ABSTRACT: Riemannian manifolds with special holonomy typically allow for instanton-type equations implying the the Yang-Mills equation. I will recall the most important examples of these equations; discuss foundational results and examples; and finally mention a number of questions.


September 13, 2017
TITLE: The (1,k)-ADHM Seiberg­-Witten equation and k­-fold covers of associatives

ABSTRACT: The (1,k) ADHM Seiberg–Witten equations are a class of generalized Seiberg–Witten equations associated with the hyperkähler quotient appearing in the Atiyah, Drinfeld, Hitchin, and Manin’s construction of the framed moduli space of ASD instantons on R4. Formally, degenerating solutions of this equation are related to Fueter sections of bundles of symmetric products of k copies of R4. In this talk I will explain this relation in more detail and discuss why we believe these equations to be relevant to issues of multiply covered associatives. This is joint work in progress with Aleksander Doan.

September 7, 2016
TITLE: From G2 gauge theory to the ADHM Seiberg–Witten equation

ABSTRACT: The compactness question for G_2–instantons naturally leads one to consider the local problem around an associative submanifold. I will explain how, in a neighborhood of an associative submanifold, the G_2–instanton equation can be understood as a Seiberg–Witten type equation. A result of Haydys then motivates introducing a second Seiberg–Witten type equation associated with the ADHM construction. I will end the talk by discussing a compactness theorem for the simplest of the ADHM Seiberg–Witten equations. This is joint work with Andriy Haydys.

> **Work required**:
From the gauge theory abstracts, quote the passage word for word, starting at the words "ABSTRACT: The compactness" and stopping after "with Andriy Haydys.".

> **Data excerpts**:

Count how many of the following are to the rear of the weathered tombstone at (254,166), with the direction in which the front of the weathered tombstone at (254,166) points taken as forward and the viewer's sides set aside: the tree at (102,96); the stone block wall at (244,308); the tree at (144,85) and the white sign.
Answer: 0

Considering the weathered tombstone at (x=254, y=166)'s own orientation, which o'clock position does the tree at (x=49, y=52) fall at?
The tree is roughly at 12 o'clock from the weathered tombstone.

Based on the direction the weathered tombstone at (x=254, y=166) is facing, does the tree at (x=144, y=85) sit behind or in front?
--
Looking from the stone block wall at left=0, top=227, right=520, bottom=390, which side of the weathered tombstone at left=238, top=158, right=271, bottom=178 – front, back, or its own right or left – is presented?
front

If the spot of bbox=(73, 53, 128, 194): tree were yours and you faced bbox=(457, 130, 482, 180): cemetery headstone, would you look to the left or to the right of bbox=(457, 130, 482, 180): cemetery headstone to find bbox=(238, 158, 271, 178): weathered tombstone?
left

> **Finished exercise**:
ABSTRACT: The compactness question for G_2–instantons naturally leads one to consider the local problem around an associative submanifold. I will explain how, in a neighborhood of an associative submanifold, the G_2–instanton equation can be understood as a Seiberg–Witten type equation. A result of Haydys then motivates introducing a second Seiberg–Witten type equation associated with the ADHM construction. I will end the talk by discussing a compactness theorem for the simplest of the ADHM Seiberg–Witten equations. This is joint work with Andriy Haydys.